Persistent inflation, weaker demand, and short-term rental competition weigh on margins and occupancy
Sep 23, 2025
The latest CBRE dustry outlook shows that while consumers still have spending power and business sentiment is steady, hotels face ongoing headwinds from soft GDP growth, sticky inflation, rising costs, and declining inbound travel. Alternative accommodations continue to capture share, squeezing occupancy and RevPAR even as luxury properties hold up better.
Key takeaways
- Economic outlook: GDP growth forecasts for 2025–2026 remain below the long-term average, with inflation expected to stay elevated, pressuring hotel profits.
- Consumer spending: Wage growth is outpacing inflation, but RevPAR is declining as domestic demand is cannibalized and inbound international travel weakens.
- Financing trends: CMBS issuance fell sharply year-over-year, with smaller loan sizes and fewer deals as higher rates dampen activity.
- RevPAR performance: August data shows continued year-over-year declines, driven by weaker occupancy, though luxury hotels are still seeing gains.
- Short-term rental competition: STR demand rose 3.6% in July while hotel demand fell 0.3%, with STR RevPAR up 6% year-over-year.

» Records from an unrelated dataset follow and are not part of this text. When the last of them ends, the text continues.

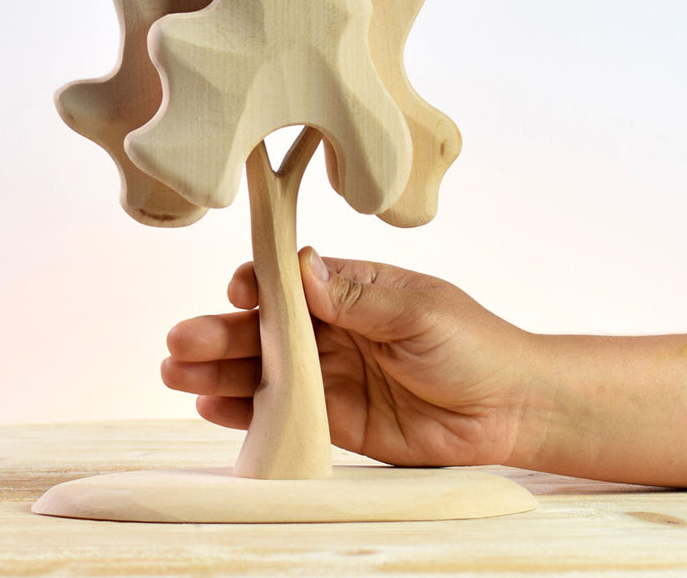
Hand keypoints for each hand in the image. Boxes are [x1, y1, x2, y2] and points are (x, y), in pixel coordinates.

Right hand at [162, 248, 540, 467]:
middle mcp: (333, 329)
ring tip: (177, 374)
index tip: (239, 292)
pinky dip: (245, 411)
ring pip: (263, 370)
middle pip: (264, 328)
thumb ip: (360, 297)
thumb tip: (303, 268)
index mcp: (351, 290)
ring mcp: (330, 374)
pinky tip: (210, 406)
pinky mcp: (334, 418)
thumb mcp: (419, 311)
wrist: (510, 410)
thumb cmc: (473, 345)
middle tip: (181, 343)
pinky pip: (283, 412)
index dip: (258, 285)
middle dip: (221, 332)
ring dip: (219, 371)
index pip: (289, 282)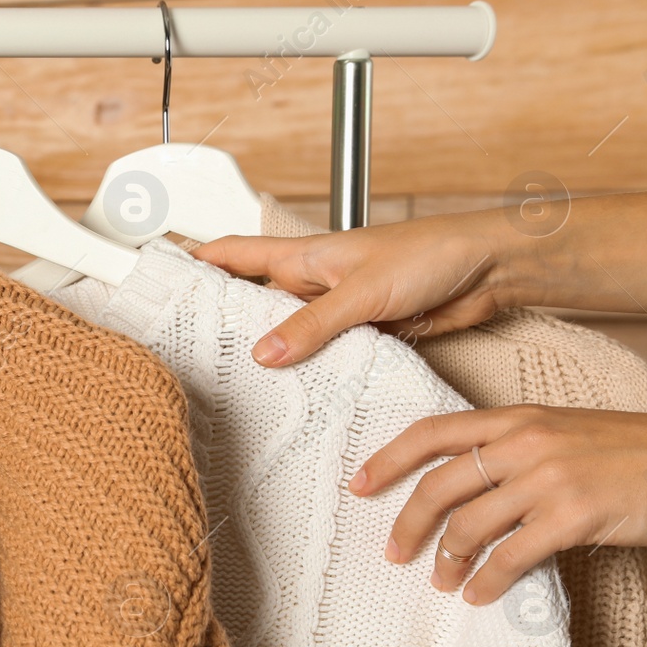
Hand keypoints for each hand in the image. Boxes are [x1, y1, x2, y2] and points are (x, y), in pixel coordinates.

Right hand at [193, 212, 519, 367]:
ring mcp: (336, 310)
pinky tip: (297, 394)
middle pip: (252, 300)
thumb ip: (312, 324)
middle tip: (188, 349)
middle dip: (222, 321)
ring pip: (287, 334)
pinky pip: (323, 356)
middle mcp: (313, 281)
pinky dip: (309, 372)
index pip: (232, 253)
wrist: (488, 269)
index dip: (193, 261)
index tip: (158, 276)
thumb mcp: (362, 291)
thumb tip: (265, 353)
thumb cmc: (432, 253)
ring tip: (236, 383)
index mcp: (303, 255)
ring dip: (269, 355)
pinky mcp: (363, 334)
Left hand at [350, 405, 646, 603]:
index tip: (359, 484)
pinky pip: (509, 556)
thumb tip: (476, 491)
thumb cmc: (644, 453)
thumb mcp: (570, 434)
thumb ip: (520, 451)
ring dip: (446, 561)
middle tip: (393, 552)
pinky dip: (485, 581)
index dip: (388, 458)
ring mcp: (549, 477)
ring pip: (467, 524)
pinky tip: (479, 596)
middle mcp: (526, 441)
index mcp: (519, 417)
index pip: (433, 431)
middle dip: (406, 523)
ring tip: (442, 582)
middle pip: (437, 484)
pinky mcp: (574, 514)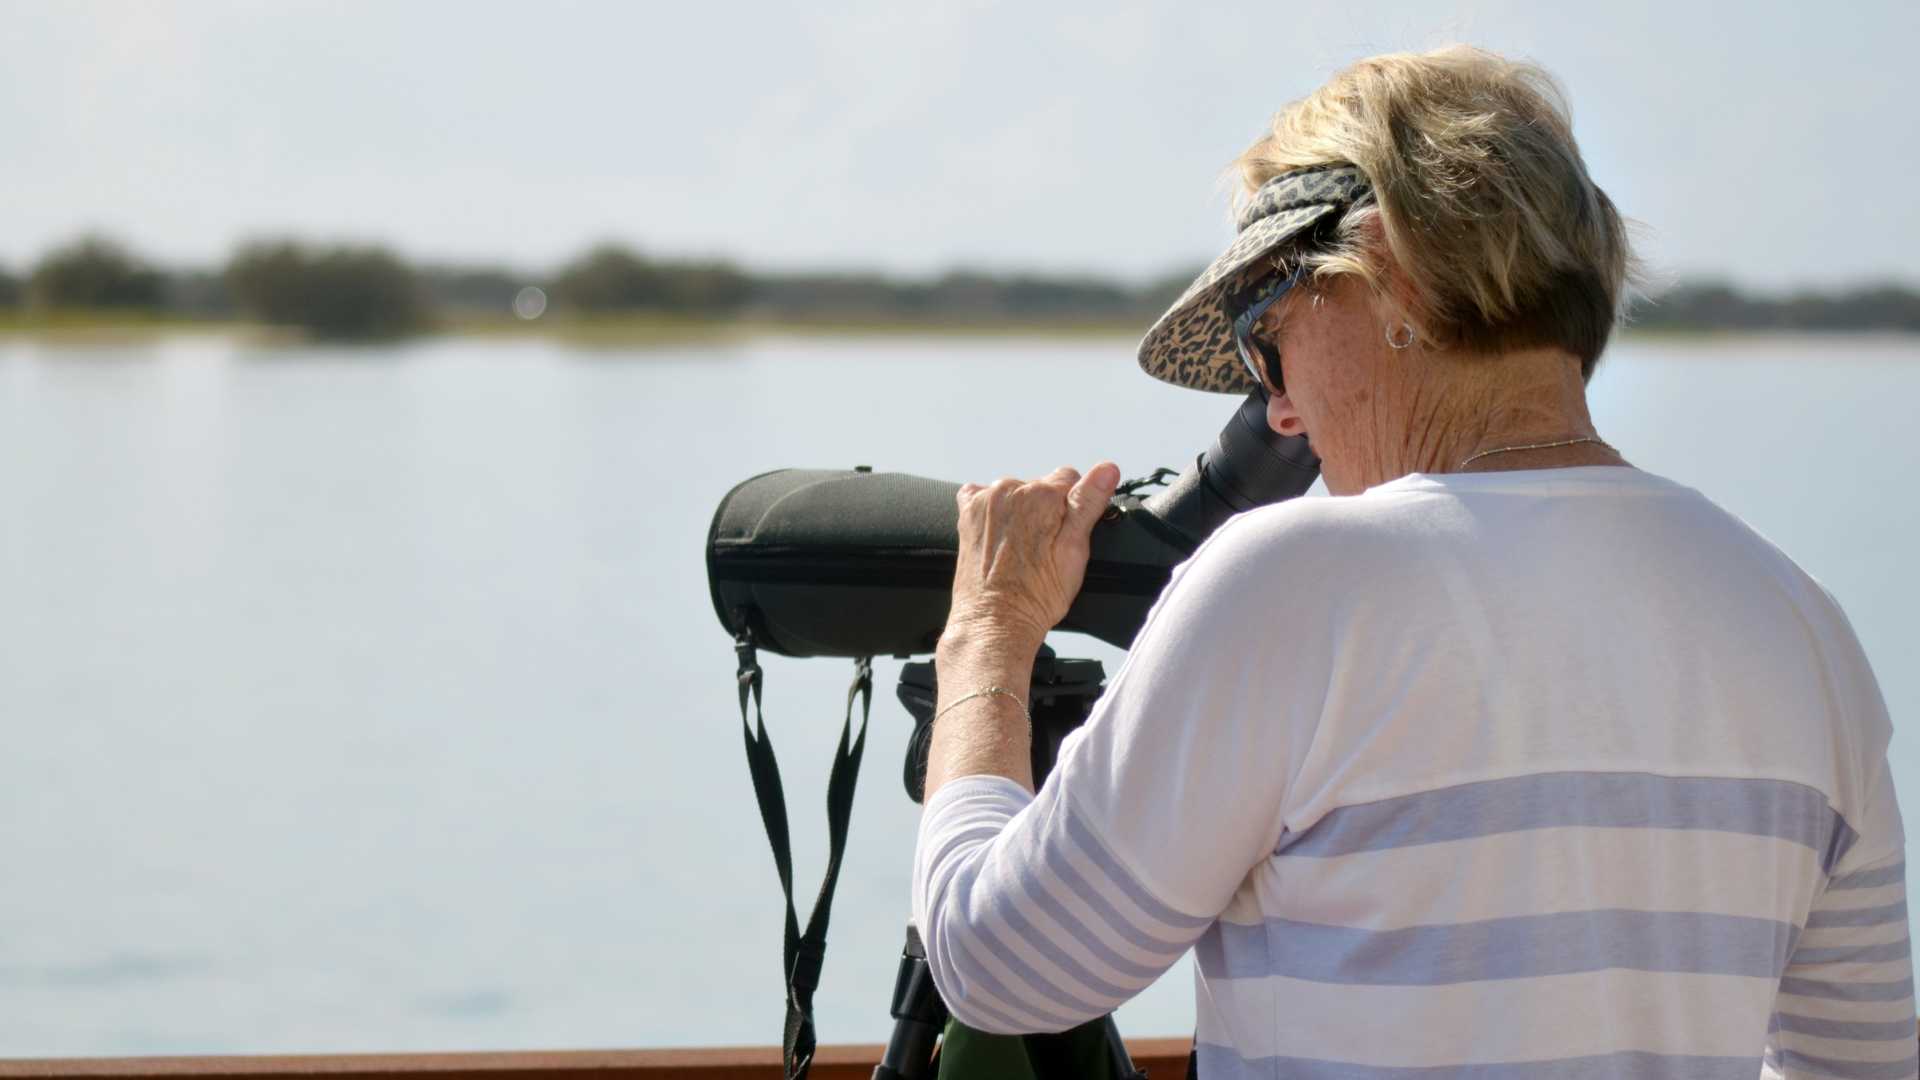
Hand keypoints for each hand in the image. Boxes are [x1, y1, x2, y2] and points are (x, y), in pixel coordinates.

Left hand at [945, 462, 1121, 649]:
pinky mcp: (967, 515)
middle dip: (1046, 510)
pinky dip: (993, 512)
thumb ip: (1088, 502)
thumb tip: (1106, 469)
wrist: (994, 622)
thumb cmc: (1035, 595)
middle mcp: (1008, 490)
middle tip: (1043, 548)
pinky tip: (1000, 537)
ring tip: (1021, 550)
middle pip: (1040, 486)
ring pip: (1014, 493)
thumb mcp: (1075, 550)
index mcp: (1040, 495)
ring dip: (1020, 512)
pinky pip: (984, 498)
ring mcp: (984, 502)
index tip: (1065, 533)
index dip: (1073, 508)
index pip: (1070, 478)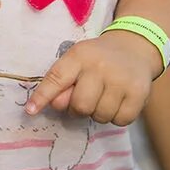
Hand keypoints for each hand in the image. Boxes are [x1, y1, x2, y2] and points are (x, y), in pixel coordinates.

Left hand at [26, 31, 158, 123]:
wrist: (134, 48)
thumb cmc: (97, 58)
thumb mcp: (76, 61)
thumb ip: (62, 82)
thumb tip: (55, 105)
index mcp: (79, 56)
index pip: (56, 78)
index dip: (42, 96)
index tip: (30, 110)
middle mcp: (99, 67)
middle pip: (80, 106)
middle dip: (78, 109)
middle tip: (85, 99)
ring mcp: (121, 80)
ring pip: (100, 116)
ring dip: (98, 113)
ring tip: (103, 97)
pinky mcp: (139, 93)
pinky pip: (120, 120)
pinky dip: (116, 117)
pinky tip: (117, 102)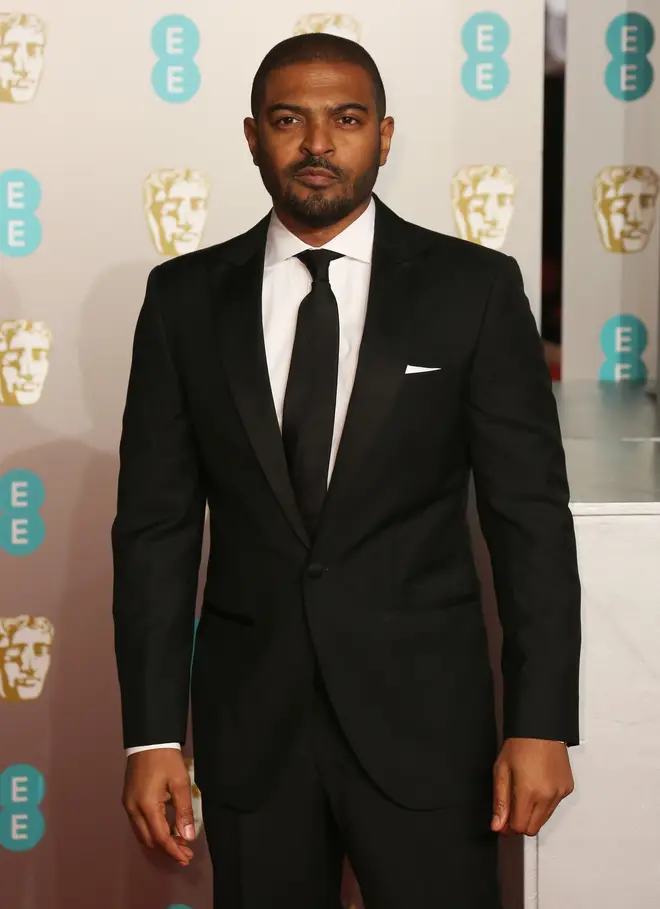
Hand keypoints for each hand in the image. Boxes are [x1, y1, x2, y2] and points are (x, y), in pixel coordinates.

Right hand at [122, 748, 195, 866]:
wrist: (148, 740)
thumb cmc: (166, 759)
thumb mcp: (180, 783)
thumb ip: (183, 811)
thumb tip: (187, 836)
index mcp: (146, 806)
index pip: (160, 837)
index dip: (174, 850)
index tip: (186, 858)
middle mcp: (133, 809)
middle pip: (149, 840)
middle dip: (167, 849)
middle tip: (186, 852)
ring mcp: (128, 805)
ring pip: (143, 834)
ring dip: (160, 841)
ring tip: (179, 842)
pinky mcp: (128, 799)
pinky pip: (139, 824)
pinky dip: (153, 831)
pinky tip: (166, 829)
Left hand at [491, 738, 573, 835]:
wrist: (541, 729)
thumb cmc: (520, 745)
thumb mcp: (501, 770)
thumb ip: (500, 802)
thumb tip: (497, 825)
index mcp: (529, 792)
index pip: (519, 827)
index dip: (509, 827)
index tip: (503, 821)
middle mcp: (547, 796)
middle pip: (533, 828)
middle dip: (520, 823)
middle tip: (511, 809)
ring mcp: (559, 793)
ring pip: (544, 820)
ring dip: (533, 814)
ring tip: (524, 793)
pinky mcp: (567, 789)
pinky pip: (554, 806)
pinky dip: (545, 803)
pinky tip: (537, 786)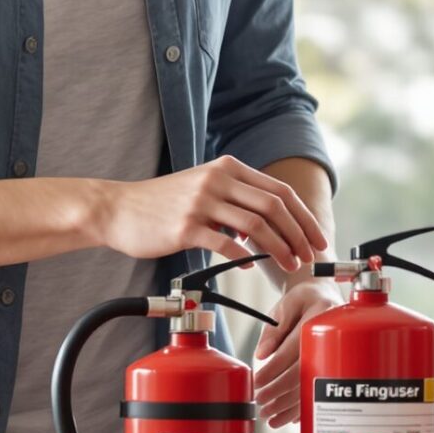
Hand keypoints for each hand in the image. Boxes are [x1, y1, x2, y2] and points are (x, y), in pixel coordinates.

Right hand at [88, 156, 329, 272]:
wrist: (118, 209)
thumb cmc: (161, 204)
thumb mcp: (202, 187)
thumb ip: (235, 199)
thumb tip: (267, 226)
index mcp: (227, 167)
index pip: (280, 190)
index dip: (304, 216)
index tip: (316, 237)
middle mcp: (218, 179)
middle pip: (275, 206)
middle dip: (299, 234)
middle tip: (310, 255)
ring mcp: (202, 202)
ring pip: (257, 226)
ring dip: (279, 248)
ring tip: (288, 264)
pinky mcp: (186, 227)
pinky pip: (226, 243)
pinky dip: (245, 256)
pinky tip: (250, 265)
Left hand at [251, 280, 341, 426]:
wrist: (326, 296)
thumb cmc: (303, 300)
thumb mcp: (286, 304)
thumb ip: (274, 328)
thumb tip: (262, 355)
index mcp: (319, 317)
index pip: (294, 349)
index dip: (274, 369)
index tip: (258, 383)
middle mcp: (333, 337)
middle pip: (305, 373)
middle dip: (280, 393)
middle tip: (261, 404)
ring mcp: (338, 354)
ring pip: (314, 387)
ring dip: (290, 407)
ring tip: (271, 417)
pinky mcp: (337, 367)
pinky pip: (323, 392)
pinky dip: (305, 407)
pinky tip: (290, 418)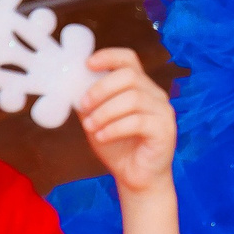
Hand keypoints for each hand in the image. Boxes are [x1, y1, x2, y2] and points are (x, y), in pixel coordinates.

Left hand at [79, 48, 176, 195]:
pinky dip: (114, 128)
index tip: (87, 65)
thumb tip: (68, 85)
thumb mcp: (96, 119)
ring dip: (104, 113)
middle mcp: (155, 94)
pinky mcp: (165, 131)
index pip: (128, 59)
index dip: (108, 56)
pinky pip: (138, 121)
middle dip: (100, 89)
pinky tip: (102, 137)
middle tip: (83, 106)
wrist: (136, 177)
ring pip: (133, 98)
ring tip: (91, 127)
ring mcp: (163, 112)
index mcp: (139, 86)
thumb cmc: (118, 147)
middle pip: (129, 76)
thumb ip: (89, 102)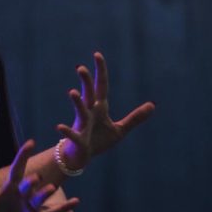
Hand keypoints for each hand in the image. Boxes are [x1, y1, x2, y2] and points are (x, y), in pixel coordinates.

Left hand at [0, 139, 78, 211]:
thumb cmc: (3, 209)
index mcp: (13, 187)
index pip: (16, 170)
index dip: (22, 157)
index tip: (31, 143)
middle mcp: (25, 194)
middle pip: (28, 186)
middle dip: (30, 183)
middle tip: (34, 177)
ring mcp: (34, 206)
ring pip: (40, 199)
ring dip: (45, 194)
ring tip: (50, 189)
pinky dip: (65, 207)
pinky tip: (77, 201)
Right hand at [56, 52, 154, 167]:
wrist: (82, 157)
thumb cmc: (98, 141)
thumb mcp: (120, 130)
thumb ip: (135, 118)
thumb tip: (153, 105)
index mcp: (99, 108)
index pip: (101, 85)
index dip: (100, 70)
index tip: (97, 54)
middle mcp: (89, 112)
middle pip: (88, 93)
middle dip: (85, 81)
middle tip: (81, 67)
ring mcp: (83, 125)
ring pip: (80, 111)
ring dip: (76, 101)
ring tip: (72, 92)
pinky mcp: (79, 139)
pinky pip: (72, 134)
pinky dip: (66, 130)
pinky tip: (59, 127)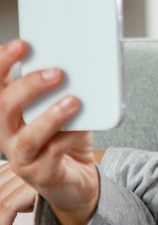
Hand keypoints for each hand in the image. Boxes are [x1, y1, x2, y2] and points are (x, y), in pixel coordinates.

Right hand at [0, 39, 99, 224]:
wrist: (78, 180)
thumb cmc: (67, 139)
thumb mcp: (64, 109)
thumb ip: (62, 90)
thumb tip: (79, 63)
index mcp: (9, 114)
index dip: (2, 63)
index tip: (22, 45)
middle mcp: (8, 135)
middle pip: (3, 108)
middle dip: (28, 86)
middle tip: (57, 73)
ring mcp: (22, 158)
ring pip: (26, 137)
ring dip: (50, 116)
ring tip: (73, 101)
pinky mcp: (41, 176)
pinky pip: (52, 155)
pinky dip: (69, 137)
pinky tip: (82, 129)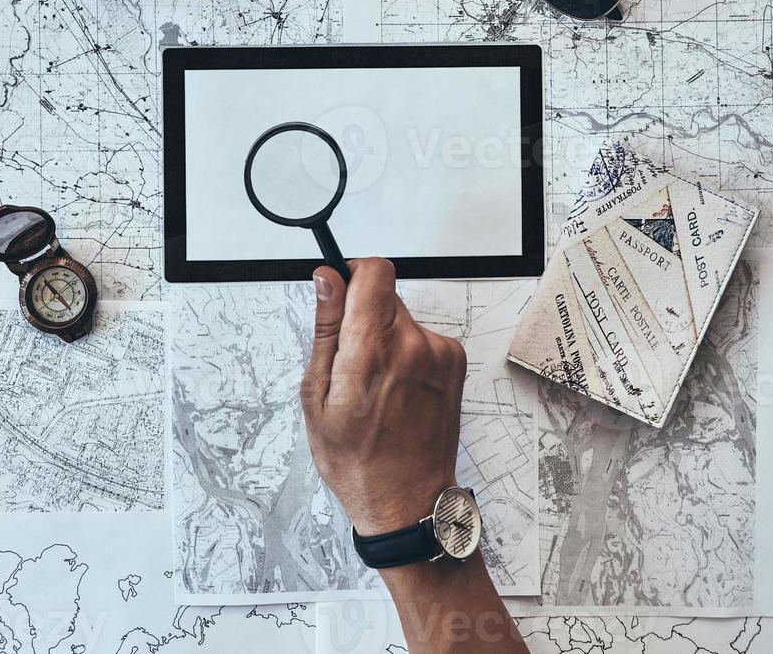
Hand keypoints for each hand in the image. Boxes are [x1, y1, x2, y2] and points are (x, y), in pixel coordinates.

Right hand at [300, 257, 466, 534]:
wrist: (407, 501)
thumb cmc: (357, 460)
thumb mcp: (318, 396)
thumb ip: (326, 328)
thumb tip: (327, 280)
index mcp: (372, 350)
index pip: (374, 271)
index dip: (353, 275)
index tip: (341, 294)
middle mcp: (413, 345)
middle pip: (386, 294)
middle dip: (363, 316)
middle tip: (352, 362)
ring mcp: (440, 354)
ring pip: (403, 318)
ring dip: (386, 337)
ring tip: (375, 386)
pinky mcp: (455, 363)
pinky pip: (422, 338)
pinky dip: (408, 354)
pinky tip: (397, 391)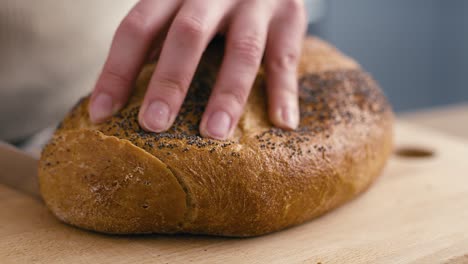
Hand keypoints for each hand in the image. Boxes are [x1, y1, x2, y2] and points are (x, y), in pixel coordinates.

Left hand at [89, 0, 306, 139]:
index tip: (102, 115)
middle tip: (153, 125)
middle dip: (170, 81)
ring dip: (228, 94)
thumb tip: (120, 93)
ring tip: (214, 134)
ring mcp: (255, 2)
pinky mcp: (290, 15)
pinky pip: (286, 58)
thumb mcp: (180, 7)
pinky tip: (283, 123)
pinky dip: (284, 92)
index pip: (138, 27)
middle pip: (188, 34)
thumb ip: (158, 39)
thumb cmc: (210, 1)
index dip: (118, 70)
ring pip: (242, 49)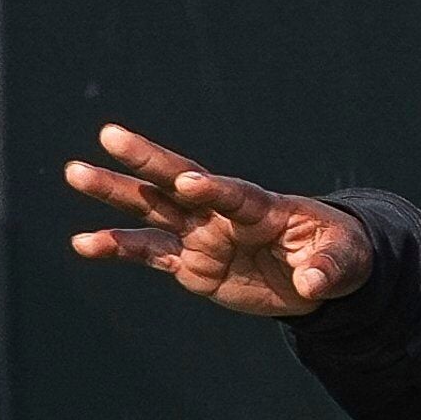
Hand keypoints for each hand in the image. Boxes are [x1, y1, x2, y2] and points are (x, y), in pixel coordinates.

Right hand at [65, 124, 370, 319]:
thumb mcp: (346, 262)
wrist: (317, 275)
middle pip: (178, 182)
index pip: (234, 194)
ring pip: (152, 210)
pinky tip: (83, 244)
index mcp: (263, 207)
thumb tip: (311, 284)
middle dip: (146, 160)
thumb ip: (327, 270)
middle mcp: (223, 214)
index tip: (188, 181)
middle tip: (109, 135)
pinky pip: (149, 254)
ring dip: (114, 192)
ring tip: (74, 172)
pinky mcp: (189, 263)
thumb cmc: (337, 254)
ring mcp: (202, 235)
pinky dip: (116, 248)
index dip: (213, 188)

- Profit margins: Rising operating costs continue to outpace revenue growth, driving profits down 2.7% in June and likely to pressure margins through 2026.
- Travel patterns: Inbound international travel fell 3.1% year-over-year in July, while outbound travel rose 6.6%, reinforcing an imbalance that hurts U.S. hotel demand.
- Forward signals: TSA throughput and Google searches for corporate and redemption travel rose in August, suggesting potential improvement in fall travel demand.